İşte Necmettin Erbakan’ın öngörüleri:
“Bu huzursuzluğun sebebi nedir? Bunu incelediğimiz zaman bizim görüşümüz şudur; dünyada yeryüzü boş değil, dış güçler var. Bir büyük İsrail kurulmak isteniyor, bunun içinde Türkiye parçalanmak isteniyor. Sevr Antlaşması bunun için ortaya konmuştur. Dünya politikası buna göre yönetiliyor. Biz ülkemizde iç huzuru temin edebilmek için bu dış dünyanın arzularına alet olacak yönetimlerden kurtulmamız lazım.

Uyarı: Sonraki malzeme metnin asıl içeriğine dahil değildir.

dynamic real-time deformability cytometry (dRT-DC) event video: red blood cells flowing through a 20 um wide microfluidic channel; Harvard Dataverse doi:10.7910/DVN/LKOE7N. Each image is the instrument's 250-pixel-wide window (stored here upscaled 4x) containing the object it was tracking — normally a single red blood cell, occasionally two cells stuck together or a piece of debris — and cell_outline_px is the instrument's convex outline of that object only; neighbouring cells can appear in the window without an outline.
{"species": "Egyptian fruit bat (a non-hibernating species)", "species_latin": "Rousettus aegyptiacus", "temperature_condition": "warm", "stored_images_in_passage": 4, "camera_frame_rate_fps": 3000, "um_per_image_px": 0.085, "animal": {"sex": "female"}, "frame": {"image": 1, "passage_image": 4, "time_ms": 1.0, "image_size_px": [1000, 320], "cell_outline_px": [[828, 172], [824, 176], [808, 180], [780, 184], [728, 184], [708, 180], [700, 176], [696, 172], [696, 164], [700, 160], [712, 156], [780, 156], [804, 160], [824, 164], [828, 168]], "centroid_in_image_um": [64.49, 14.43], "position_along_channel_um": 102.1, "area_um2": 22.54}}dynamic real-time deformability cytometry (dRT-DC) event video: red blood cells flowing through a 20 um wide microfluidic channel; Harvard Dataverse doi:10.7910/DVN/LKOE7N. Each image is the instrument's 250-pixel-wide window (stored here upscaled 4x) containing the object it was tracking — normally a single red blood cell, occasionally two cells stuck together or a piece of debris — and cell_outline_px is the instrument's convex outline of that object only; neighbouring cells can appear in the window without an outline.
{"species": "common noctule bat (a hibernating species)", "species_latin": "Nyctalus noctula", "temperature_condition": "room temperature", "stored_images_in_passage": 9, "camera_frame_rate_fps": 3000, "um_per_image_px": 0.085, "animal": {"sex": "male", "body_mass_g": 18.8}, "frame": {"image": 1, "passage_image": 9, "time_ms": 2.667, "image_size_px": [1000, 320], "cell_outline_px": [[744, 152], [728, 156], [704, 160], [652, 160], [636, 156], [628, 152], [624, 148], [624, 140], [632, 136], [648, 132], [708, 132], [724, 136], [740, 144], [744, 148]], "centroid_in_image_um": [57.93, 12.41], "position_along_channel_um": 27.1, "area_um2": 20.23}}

İkincisi ülkedeki huzursuzluğun ortadan kaldırılması için köle düzeninin, sömürü düzenin ortadan kaldırılması şarttır. Siz ülkemizin insanlarına hakkı 100 iken 8 verirseniz 92’sini elinden alıp dış ve iş borçlara yani dış güçlere ve onların içerideki işbirlikçi holdinglerine verirseniz o ülkede elbette huzuru temin edecek ortam bulamazsınız.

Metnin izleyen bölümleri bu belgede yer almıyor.